On 2011-09-02 00:42, Russ Allbery wrote:
> Andreas Ntaflos <[email protected]> writes:
> 
>> However, when a policy is set, and the user's new password does not
>> conform to that policy, SSH does not inform the user of the problem, it
>> simply re-prompts for the original password and then asks for a new
>> password again. Naturally, a user will find this confusing.
> 
> pam-krb5 on Debian and Ubuntu, which presumably is what you're using,
> tries to tell the user about a password change failure by sending a
> message to the PAM conversation of type PAM_ERROR_MSG.  It sounds like for
> some reason ssh isn't accepting and displaying that message?
> 
> Could you try adding "debug" to the PAM options for the auth stack and see
> if the output in your local syslog about what pam-krb5 saw as the password
> change error is correct?  You should see something prefixed with
> krb5_change_password.  (I wonder if that should be logged at a level
> higher than debug.)

Russ, thanks for your prompt response, again!

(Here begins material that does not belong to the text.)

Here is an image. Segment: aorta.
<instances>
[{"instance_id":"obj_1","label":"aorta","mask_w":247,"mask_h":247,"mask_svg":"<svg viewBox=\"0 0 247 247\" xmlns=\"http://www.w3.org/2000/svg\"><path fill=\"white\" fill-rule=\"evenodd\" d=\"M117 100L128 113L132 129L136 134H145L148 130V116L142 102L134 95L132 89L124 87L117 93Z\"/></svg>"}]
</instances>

It seems indeed that SSH gets informed that the password change failed,
but doesn't know much else. I don't see a message prefixed with
"krb5_change_password", I'm afraid.

After adding "debug" to the pam-krb5 options the server's SSH logs show
this when the user logs in and changes the password:

pam_krb5(sshd:auth): pam_sm_authenticate: entry (0x1)
pam_krb5(sshd:auth): (user testuser) attempting authentication as
[email protected]
pam_krb5(sshd:auth): (user testuser) krb5_get_init_creds_password:
Password change failed
pam_krb5(sshd:auth): authentication failure; logname=testuser uid=0
euid=0 tty=ssh ruser= rhost=xx.yy.zz.aa
pam_krb5(sshd:auth): pam_sm_authenticate: exit (failure)
pam_unix(sshd:auth): authentication failure; logname= uid=0 euid=0
tty=ssh ruser= rhost=xx.yy.zz.aa  user=testuser
error: PAM: Authentication failure for testuser from xx.yy.zz.aa
pam_krb5(sshd:auth): pam_sm_authenticate: entry (0x1)
pam_krb5(sshd:auth): (user testuser) attempting authentication as
[email protected]

> Ah, hm.  The other possibility is that the Kerberos library may be
> handling the password change internally, in which case I'm not sure what
> its prompting behavior is on password change failure.  Actually, that's
> the most likely, since usually the Kerberos library, since it's given a
> prompter function, will just do everything internally.  Maybe it doesn't
> print out the reason for a failed password change?

I don't know anything about the Kerberos library internals but when
using the normal "passwd" program with the PAM stack described in my
previous message I indeed get informed of the policy violation:

testuser@shellserver:~$ passwd
Current Kerberos password:
Enter new Kerberos password:
Retype new Kerberos password:
Server error: New password is too short.
Please choose a password which is at least 10 characters long.
passwd: Authentication token manipulation error
passwd: password unchanged

Are passwd and SSH's PAM/challenge-repsonse stuff even related?